◆ **WHAT IS REQUIRED**
Somewhere below, one line contains "della distribuzione del flusso" and a later line contains "アマチュア時代は2009年と2011年の「全". Output those two lines and everything between them exactly, and nothing else.

◆ **INFORMATION SUPPLIED**
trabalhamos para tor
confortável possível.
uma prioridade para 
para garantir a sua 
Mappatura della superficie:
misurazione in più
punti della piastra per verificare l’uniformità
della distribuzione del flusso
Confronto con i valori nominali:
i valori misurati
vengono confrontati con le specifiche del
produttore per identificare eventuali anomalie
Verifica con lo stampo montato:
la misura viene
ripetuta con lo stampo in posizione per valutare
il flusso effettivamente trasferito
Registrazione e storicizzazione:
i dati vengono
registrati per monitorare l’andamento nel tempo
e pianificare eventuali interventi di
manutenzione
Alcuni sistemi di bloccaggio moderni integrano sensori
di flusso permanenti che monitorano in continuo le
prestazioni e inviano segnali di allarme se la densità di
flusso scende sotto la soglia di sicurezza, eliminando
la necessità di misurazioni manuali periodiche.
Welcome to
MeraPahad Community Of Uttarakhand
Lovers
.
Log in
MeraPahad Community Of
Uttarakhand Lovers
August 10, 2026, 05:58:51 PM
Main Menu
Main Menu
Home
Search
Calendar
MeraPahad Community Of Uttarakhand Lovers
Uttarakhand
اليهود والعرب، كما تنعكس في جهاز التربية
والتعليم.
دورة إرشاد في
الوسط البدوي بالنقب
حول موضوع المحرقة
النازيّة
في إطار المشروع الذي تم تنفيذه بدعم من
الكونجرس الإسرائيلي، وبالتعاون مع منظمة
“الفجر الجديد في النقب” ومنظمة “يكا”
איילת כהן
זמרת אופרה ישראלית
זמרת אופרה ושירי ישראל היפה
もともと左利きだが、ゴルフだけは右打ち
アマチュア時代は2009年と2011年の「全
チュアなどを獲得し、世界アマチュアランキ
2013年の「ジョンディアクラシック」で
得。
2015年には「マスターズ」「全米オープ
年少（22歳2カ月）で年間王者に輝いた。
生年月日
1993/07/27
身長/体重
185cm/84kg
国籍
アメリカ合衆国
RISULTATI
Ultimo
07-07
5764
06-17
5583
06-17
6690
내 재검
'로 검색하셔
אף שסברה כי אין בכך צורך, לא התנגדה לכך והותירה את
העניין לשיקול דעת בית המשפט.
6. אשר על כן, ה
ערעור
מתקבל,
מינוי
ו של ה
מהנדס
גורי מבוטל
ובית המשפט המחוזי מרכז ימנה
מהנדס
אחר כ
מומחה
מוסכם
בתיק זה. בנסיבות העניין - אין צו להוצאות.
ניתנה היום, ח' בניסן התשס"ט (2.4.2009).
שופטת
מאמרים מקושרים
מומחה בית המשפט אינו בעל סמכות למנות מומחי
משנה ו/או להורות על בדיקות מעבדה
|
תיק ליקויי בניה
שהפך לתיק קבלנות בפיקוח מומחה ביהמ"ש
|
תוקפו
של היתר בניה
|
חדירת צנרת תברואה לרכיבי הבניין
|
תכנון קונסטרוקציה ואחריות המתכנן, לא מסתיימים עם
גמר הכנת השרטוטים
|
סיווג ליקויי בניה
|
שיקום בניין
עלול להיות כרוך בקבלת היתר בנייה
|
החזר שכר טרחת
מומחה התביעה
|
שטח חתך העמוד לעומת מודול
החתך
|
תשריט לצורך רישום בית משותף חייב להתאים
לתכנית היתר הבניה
* * *
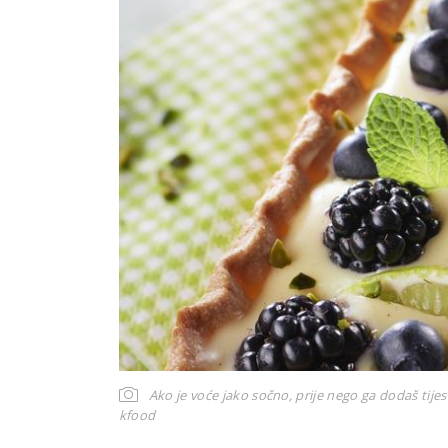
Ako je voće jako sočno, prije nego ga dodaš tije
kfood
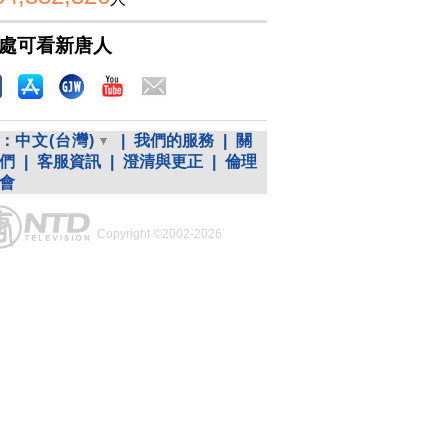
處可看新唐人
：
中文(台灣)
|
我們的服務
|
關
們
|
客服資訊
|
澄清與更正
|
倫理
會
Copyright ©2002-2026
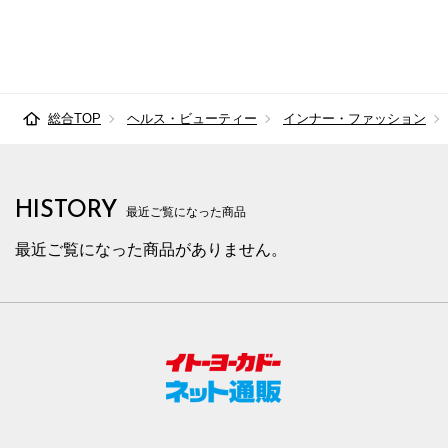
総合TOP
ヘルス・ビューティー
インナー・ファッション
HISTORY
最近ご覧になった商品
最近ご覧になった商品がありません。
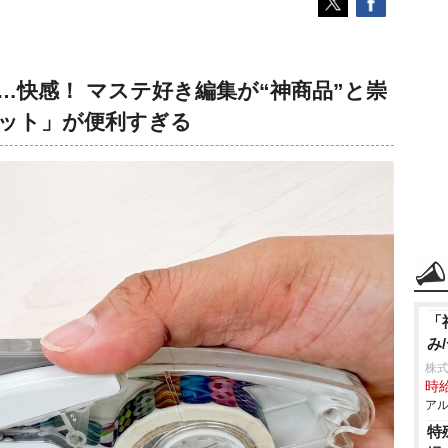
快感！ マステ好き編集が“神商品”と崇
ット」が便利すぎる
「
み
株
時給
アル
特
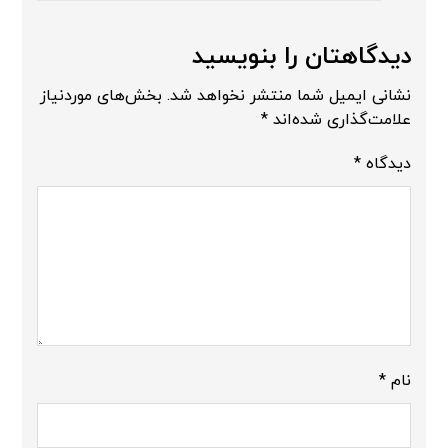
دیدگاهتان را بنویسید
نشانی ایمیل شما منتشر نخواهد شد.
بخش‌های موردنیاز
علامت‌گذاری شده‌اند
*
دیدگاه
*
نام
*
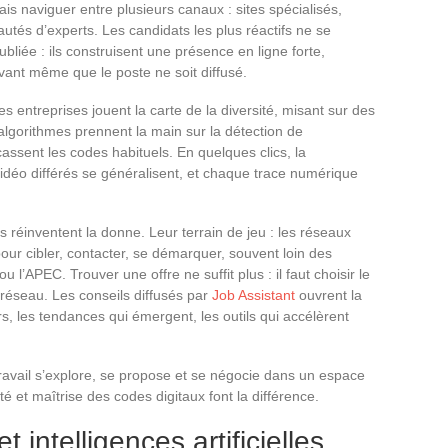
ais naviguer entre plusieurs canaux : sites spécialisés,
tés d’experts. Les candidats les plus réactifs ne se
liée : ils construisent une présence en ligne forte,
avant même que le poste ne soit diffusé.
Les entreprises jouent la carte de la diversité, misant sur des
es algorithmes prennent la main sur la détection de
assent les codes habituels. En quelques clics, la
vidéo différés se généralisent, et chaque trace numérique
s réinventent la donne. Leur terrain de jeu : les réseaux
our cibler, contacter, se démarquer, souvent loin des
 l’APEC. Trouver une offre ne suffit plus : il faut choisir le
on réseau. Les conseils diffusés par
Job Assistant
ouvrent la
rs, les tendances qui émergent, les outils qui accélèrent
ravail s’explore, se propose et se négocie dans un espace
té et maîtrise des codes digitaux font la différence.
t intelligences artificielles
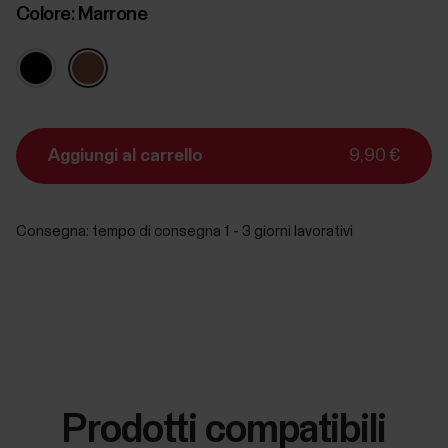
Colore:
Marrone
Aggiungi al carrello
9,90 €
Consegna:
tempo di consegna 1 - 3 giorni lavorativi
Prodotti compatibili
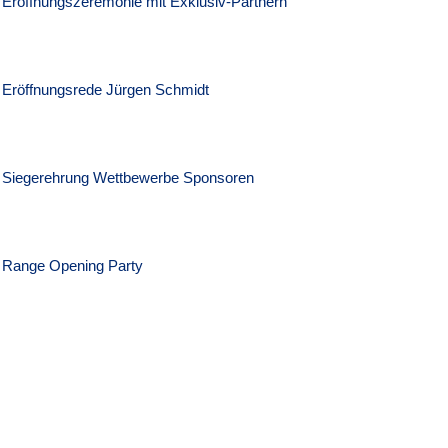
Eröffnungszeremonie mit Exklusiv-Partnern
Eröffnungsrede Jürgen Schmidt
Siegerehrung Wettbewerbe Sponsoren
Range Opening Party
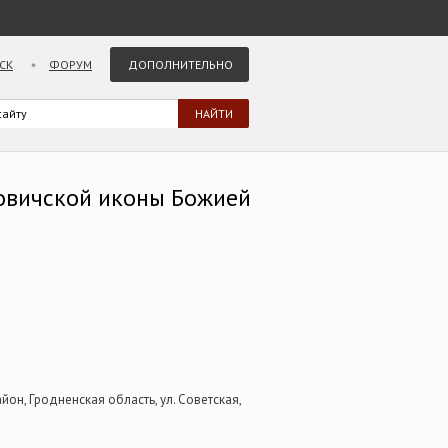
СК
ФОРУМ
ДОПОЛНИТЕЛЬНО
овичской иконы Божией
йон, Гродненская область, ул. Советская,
==
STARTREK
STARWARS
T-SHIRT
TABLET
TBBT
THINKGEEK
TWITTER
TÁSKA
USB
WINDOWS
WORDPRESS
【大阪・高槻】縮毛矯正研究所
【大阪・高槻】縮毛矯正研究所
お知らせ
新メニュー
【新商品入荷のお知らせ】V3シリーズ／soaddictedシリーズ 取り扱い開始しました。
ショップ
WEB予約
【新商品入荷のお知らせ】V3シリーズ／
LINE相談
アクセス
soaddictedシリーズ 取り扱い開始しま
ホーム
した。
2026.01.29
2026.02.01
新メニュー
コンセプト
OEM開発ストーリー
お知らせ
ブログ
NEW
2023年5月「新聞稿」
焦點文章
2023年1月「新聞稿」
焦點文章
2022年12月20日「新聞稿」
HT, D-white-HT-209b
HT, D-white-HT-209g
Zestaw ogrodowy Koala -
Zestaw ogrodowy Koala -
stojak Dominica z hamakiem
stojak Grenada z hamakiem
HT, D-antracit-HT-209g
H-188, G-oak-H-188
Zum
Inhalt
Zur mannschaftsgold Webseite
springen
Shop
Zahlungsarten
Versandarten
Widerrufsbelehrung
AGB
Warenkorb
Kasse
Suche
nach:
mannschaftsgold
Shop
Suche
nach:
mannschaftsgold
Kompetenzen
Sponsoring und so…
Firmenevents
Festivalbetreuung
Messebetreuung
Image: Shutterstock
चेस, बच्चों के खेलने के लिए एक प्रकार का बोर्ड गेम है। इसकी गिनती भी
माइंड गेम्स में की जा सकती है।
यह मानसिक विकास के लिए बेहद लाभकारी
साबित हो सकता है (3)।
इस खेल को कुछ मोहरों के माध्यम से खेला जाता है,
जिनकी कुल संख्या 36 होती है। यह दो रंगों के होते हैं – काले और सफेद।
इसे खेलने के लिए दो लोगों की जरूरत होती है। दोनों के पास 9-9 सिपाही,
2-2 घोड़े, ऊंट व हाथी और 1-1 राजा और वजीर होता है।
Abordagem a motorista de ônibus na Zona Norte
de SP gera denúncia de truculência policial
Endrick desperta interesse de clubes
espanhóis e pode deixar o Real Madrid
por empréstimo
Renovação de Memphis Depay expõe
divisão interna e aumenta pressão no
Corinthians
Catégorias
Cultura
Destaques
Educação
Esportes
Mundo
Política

◆ **YOUR RESPONSE**
della distribuzione del flusso
Confronto con i valori nominali:
i valori misurati
vengono confrontati con le specifiche del
produttore per identificare eventuali anomalie
Verifica con lo stampo montato:
la misura viene
ripetuta con lo stampo in posizione per valutare
il flusso effettivamente trasferito
Registrazione e storicizzazione:
i dati vengono
registrati per monitorare l’andamento nel tempo
e pianificare eventuali interventi di
manutenzione
Alcuni sistemi di bloccaggio moderni integrano sensori
di flusso permanenti che monitorano in continuo le
prestazioni e inviano segnali di allarme se la densità di
flusso scende sotto la soglia di sicurezza, eliminando
la necessità di misurazioni manuali periodiche.
Welcome to
MeraPahad Community Of Uttarakhand
Lovers
.
Log in
MeraPahad Community Of
Uttarakhand Lovers
August 10, 2026, 05:58:51 PM
Main Menu
Main Menu
Home
Search
Calendar
MeraPahad Community Of Uttarakhand Lovers
Uttarakhand
اليهود والعرب، كما تنعكس في جهاز التربية
والتعليم.
دورة إرشاد في
الوسط البدوي بالنقب
حول موضوع المحرقة
النازيّة
في إطار المشروع الذي تم تنفيذه بدعم من
الكونجرس الإسرائيلي، وبالتعاون مع منظمة
“الفجر الجديد في النقب” ومنظمة “يكا”
איילת כהן
זמרת אופרה ישראלית
זמרת אופרה ושירי ישראל היפה
もともと左利きだが、ゴルフだけは右打ち
アマチュア時代は2009年と2011年の「全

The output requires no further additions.